### [What the exercise asks]
From the first line through the line containing "is not available).", transcribe the records exactly and include no other lines.
<<<<
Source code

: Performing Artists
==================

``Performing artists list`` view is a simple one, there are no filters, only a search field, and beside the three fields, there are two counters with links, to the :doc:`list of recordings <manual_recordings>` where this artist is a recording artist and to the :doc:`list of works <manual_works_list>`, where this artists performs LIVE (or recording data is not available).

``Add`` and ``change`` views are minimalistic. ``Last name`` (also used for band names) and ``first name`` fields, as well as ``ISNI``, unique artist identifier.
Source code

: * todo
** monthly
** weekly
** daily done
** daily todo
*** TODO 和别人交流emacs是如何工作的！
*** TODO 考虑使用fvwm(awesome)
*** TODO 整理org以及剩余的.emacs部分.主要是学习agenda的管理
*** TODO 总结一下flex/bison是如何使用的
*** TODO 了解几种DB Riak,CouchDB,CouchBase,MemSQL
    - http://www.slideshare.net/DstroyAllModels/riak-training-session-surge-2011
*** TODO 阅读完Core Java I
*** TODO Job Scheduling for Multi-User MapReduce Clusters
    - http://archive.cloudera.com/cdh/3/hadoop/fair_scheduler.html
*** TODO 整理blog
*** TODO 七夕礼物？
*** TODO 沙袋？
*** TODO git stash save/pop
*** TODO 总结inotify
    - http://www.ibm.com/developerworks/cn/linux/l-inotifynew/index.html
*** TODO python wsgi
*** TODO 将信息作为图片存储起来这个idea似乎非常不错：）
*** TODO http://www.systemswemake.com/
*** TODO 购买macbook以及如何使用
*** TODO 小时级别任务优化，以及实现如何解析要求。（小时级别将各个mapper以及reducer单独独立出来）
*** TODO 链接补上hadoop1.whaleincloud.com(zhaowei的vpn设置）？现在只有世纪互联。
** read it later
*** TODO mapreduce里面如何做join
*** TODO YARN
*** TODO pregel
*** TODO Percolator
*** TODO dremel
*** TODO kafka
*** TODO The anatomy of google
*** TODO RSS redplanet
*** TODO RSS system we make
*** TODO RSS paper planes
>>>>
### [Expected answer]
Source code

: Performing Artists
==================

``Performing artists list`` view is a simple one, there are no filters, only a search field, and beside the three fields, there are two counters with links, to the :doc:`list of recordings <manual_recordings>` where this artist is a recording artist and to the :doc:`list of works <manual_works_list>`, where this artists performs LIVE (or recording data is not available).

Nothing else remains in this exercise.